Administratur KPH Gundih, Haris Setiana, melalui Kepala BKPH Gundih, Gudel, yang turut didampingi Kepala Sub Seksi Hukum, Kepatuhan, Agraria dan Komunikasi Perusahaan serta Kepala Urusan Teknik, menegaskan pentingnya hubungan harmonis antara Perhutani dengan pemerintah desa di wilayah Kecamatan Toroh—terutama desa yang berbatasan langsung dengan kawasan hutan.
“Sinergi ini sangat penting untuk memastikan pengelolaan hutan berjalan efektif. Dengan kerja sama yang baik, program-program Perhutani dapat terlaksana dengan lancar dan memberikan dampak positif bagi masyarakat sekitar hutan,” ujarnya.
Sementara itu, perwakilan Pemerintah Desa Genengsari, Sardi, menyampaikan apresiasi atas diterimanya kunjungan tersebut dalam suasana penuh keakraban. Ia menilai bahwa komunikasi intensif antara Pemdes dan Perhutani merupakan kunci dalam menjaga kondusivitas dan keamanan kawasan hutan.

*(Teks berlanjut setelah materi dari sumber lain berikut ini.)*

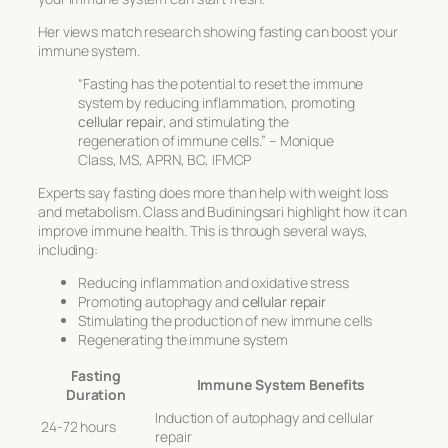
Her views match research showing fasting can boost your
immune system.
“Fasting has the potential to reset the immune
system by reducing inflammation, promoting
cellular repair
, and stimulating the
regeneration of immune cells.” – Monique
Class, MS, APRN, BC, IFMCP
Experts say fasting does more than help with weight loss
and metabolism. Class and Budiningsari highlight how it can
improve immune health. This is through several ways,
including:
Reducing inflammation and oxidative stress
Promoting autophagy and
cellular repair
Stimulating the production of new immune cells
Regenerating the immune system
Fasting
Immune System Benefits
Duration
Induction of autophagy and cellular
24-72 hours
repair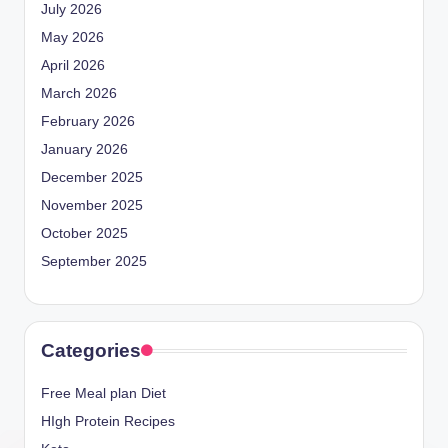
July 2026
May 2026
April 2026
March 2026
February 2026
January 2026
December 2025
November 2025
October 2025
September 2025
Categories
Free Meal plan Diet
HIgh Protein Recipes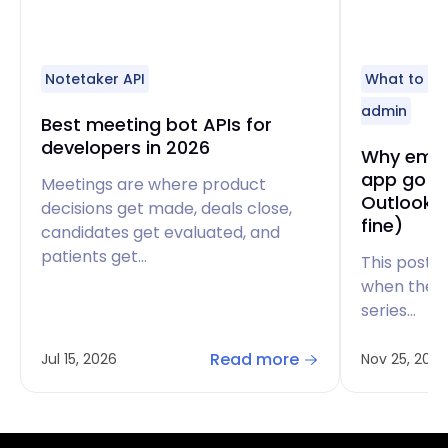
Notetaker API
What to do
admin
Best meeting bot APIs for
developers in 2026
Why email
app go t
Meetings are where product
Outlook d
decisions get made, deals close,
fine)
candidates get evaluated, and
patients get…
This post i
when there
series…
Read more
Jul 15, 2026
Nov 25, 2025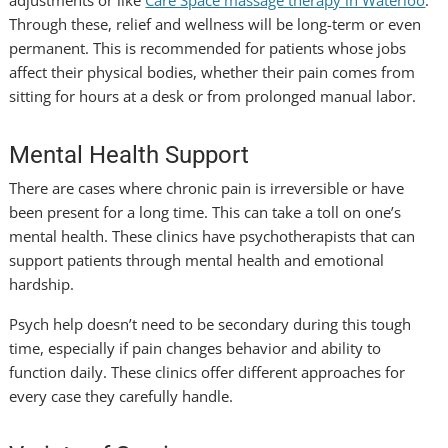
Through these, relief and wellness will be long-term or even
permanent. This is recommended for patients whose jobs
affect their physical bodies, whether their pain comes from
sitting for hours at a desk or from prolonged manual labor.
Mental Health Support
There are cases where chronic pain is irreversible or have
been present for a long time. This can take a toll on one’s
mental health. These clinics have psychotherapists that can
support patients through mental health and emotional
hardship.
Psych help doesn’t need to be secondary during this tough
time, especially if pain changes behavior and ability to
function daily. These clinics offer different approaches for
every case they carefully handle.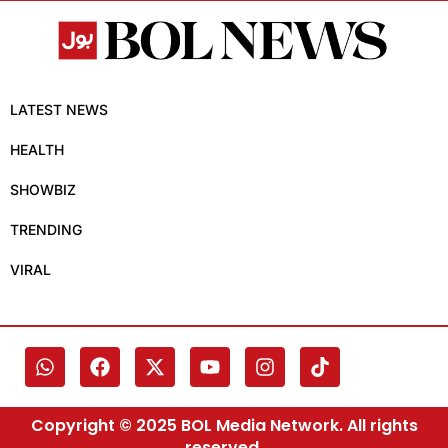
LATEST NEWS
HEALTH
SHOWBIZ
TRENDING
VIRAL
Copyright © 2025 BOL Media Network. All rights
reserved.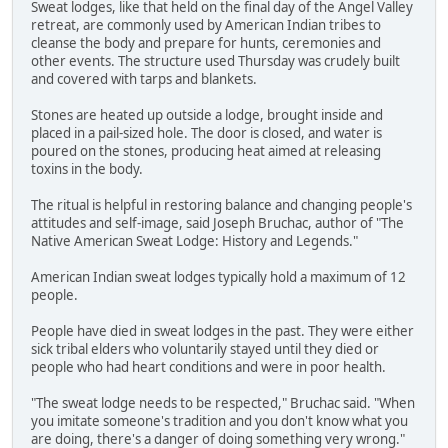
Sweat lodges, like that held on the final day of the Angel Valley
retreat, are commonly used by American Indian tribes to
cleanse the body and prepare for hunts, ceremonies and
other events. The structure used Thursday was crudely built
and covered with tarps and blankets.
Stones are heated up outside a lodge, brought inside and
placed in a pail-sized hole. The door is closed, and water is
poured on the stones, producing heat aimed at releasing
toxins in the body.
The ritual is helpful in restoring balance and changing people's
attitudes and self-image, said Joseph Bruchac, author of "The
Native American Sweat Lodge: History and Legends."
American Indian sweat lodges typically hold a maximum of 12
people.
People have died in sweat lodges in the past. They were either
sick tribal elders who voluntarily stayed until they died or
people who had heart conditions and were in poor health.
"The sweat lodge needs to be respected," Bruchac said. "When
you imitate someone's tradition and you don't know what you
are doing, there's a danger of doing something very wrong."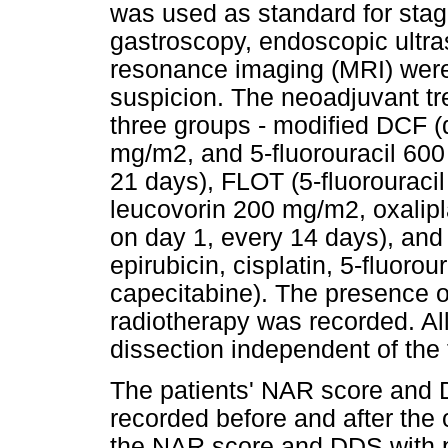
was used as standard for sta
gastroscopy, endoscopic ultr
resonance imaging (MRI) were 
suspicion. The neoadjuvant tr
three groups - modified DCF (
mg/m2, and 5-fluorouracil 600
21 days), FLOT (5-fluorouraci
leucovorin 200 mg/m2, oxalip
on day 1, every 14 days), and
epirubicin, cisplatin, 5-fluorou
capecitabine). The presence 
radiotherapy was recorded. Al
dissection independent of the 
The patients' NAR score and
recorded before and after the
the NAR score and DDS with 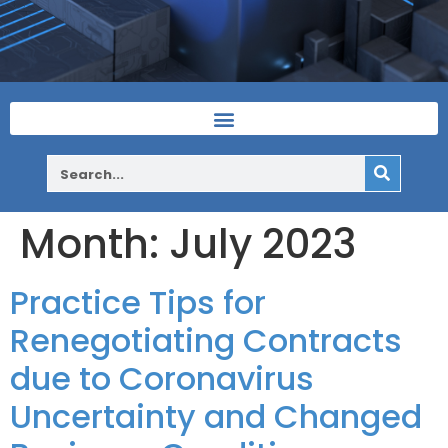
Month:
July 2023
Practice Tips for
Renegotiating Contracts
due to Coronavirus
Uncertainty and Changed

“Kami berterima kasih atas sambutan dari Perhutani. Semoga sinergi ini terus terjaga, terutama dalam menjaga keamanan hutan melalui keterlibatan Pemdes dan LMDH,” ungkapnya.
Sardi juga menekankan pentingnya dukungan Perhutani dalam program ketahanan pangan melalui kegiatan tumpangsari serta pembinaan generasi muda di desa-desa sekitar hutan.
“Kami berkomitmen menjalankan kesepakatan bersama dalam kemitraan kehutanan, termasuk penguatan ketahanan pangan. Semoga hubungan baik antara Perhutani dan pemerintah desa di wilayah Toroh ini tetap terjaga,” pungkasnya.
Melalui pertemuan ini, kedua pihak menegaskan komitmen untuk terus menjaga kolaborasi dan meningkatkan peran masyarakat dalam pengelolaan hutan yang berkelanjutan.